Der Auskunftsanspruch nach § 21 Abs. 2 TDDDG stellt dabei eine wichtige rechtliche Grenze dar: Nur bei strafrechtlich relevanten Äußerungen können Arbeitgeber einen Anspruch auf Offenlegung der Identität des Bewertenden haben. In den meisten Fällen dürfte jedoch die Vorlage eines anonymisierten Tätigkeitsnachweises ausreichen, um die Authentizität einer Bewertung zu belegen.
Die endgültige Entscheidung des OLG Hamburg im anhängigen Verfahren wird mit Spannung erwartet, da sie möglicherweise neue Maßstäbe für den Umgang mit anonymen Arbeitgeberbewertungen setzen wird.

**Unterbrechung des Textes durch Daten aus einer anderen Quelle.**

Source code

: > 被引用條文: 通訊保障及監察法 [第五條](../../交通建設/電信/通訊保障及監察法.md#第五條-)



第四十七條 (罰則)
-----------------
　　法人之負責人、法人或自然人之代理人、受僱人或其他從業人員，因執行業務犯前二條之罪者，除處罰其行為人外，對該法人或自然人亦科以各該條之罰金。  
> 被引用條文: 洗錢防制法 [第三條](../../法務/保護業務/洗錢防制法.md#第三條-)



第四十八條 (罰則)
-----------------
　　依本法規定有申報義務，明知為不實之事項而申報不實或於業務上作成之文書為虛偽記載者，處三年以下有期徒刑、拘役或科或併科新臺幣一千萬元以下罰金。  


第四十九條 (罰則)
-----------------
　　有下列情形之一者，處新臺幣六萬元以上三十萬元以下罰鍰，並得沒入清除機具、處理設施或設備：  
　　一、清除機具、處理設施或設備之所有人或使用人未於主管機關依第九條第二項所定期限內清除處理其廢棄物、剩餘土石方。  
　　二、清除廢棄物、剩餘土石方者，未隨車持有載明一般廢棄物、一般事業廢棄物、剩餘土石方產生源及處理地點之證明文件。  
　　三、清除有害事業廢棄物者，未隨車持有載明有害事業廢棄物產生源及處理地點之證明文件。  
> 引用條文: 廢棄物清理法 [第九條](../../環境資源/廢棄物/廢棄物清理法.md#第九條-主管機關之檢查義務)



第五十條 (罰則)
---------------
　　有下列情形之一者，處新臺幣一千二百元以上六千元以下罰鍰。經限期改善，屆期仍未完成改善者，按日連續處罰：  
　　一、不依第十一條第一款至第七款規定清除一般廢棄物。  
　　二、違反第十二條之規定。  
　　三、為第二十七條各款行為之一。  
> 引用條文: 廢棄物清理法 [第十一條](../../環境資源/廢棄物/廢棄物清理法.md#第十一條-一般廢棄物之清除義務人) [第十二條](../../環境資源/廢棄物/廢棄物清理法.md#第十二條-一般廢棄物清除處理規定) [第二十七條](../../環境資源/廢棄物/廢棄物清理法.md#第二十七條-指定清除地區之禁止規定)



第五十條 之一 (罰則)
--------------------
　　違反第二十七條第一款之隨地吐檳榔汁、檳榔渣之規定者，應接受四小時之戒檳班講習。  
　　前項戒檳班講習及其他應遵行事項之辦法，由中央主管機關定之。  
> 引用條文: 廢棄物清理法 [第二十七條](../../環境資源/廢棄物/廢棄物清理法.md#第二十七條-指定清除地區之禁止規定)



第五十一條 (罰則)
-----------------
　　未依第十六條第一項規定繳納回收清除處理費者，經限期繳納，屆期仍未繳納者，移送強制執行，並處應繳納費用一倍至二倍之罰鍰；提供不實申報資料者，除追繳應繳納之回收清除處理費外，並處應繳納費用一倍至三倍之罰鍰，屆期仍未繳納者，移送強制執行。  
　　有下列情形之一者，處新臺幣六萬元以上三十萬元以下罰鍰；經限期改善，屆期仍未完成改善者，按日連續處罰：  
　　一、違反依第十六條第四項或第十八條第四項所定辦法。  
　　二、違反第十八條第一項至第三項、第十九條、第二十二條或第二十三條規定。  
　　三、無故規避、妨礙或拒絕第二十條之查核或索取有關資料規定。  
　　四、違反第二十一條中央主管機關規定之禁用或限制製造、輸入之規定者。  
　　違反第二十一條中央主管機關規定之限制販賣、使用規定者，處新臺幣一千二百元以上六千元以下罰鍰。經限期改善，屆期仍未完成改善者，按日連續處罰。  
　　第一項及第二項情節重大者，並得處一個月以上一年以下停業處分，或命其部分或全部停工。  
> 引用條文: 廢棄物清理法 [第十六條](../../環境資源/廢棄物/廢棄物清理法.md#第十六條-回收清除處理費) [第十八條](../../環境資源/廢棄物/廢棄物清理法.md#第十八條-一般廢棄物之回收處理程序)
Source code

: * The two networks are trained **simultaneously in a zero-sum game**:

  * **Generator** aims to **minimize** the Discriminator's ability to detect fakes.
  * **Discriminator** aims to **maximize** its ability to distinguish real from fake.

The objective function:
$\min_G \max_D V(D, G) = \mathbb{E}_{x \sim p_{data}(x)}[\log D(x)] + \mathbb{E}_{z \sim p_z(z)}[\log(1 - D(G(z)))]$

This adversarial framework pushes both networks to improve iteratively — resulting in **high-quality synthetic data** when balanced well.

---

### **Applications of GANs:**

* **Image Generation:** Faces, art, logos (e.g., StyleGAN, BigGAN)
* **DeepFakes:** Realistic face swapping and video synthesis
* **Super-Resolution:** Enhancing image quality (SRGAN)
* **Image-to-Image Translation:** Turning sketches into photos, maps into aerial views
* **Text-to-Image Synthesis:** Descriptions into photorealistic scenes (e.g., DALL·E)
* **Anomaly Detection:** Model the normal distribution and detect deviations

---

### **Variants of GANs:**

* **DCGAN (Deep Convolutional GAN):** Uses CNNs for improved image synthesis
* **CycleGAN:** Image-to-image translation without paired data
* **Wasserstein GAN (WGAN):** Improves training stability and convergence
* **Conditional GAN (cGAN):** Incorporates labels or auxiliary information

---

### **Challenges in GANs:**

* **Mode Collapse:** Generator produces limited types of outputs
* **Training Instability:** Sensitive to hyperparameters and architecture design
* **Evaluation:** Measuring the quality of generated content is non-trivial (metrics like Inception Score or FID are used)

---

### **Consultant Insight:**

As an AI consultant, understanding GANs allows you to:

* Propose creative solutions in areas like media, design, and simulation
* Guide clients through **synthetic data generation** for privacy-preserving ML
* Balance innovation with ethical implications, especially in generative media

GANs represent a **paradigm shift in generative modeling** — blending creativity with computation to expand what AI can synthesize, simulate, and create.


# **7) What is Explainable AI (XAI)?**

Bis dahin gilt: Arbeitnehmer sollten bei ihren Bewertungen sachlich bleiben, Arbeitgeber sollten auch mit Kritik konstruktiv umgehen, und Plattformbetreiber sollten für ausreichende Verifizierungsmechanismen sorgen, die sowohl die Anonymität der Bewertenden als auch die Interessen der bewerteten Unternehmen angemessen berücksichtigen.
Die Balance zwischen Meinungsfreiheit, Datenschutz und Unternehmensinteressen bleibt eine Herausforderung – aber eine, die mit den bestehenden rechtlichen Instrumenten durchaus bewältigt werden kann.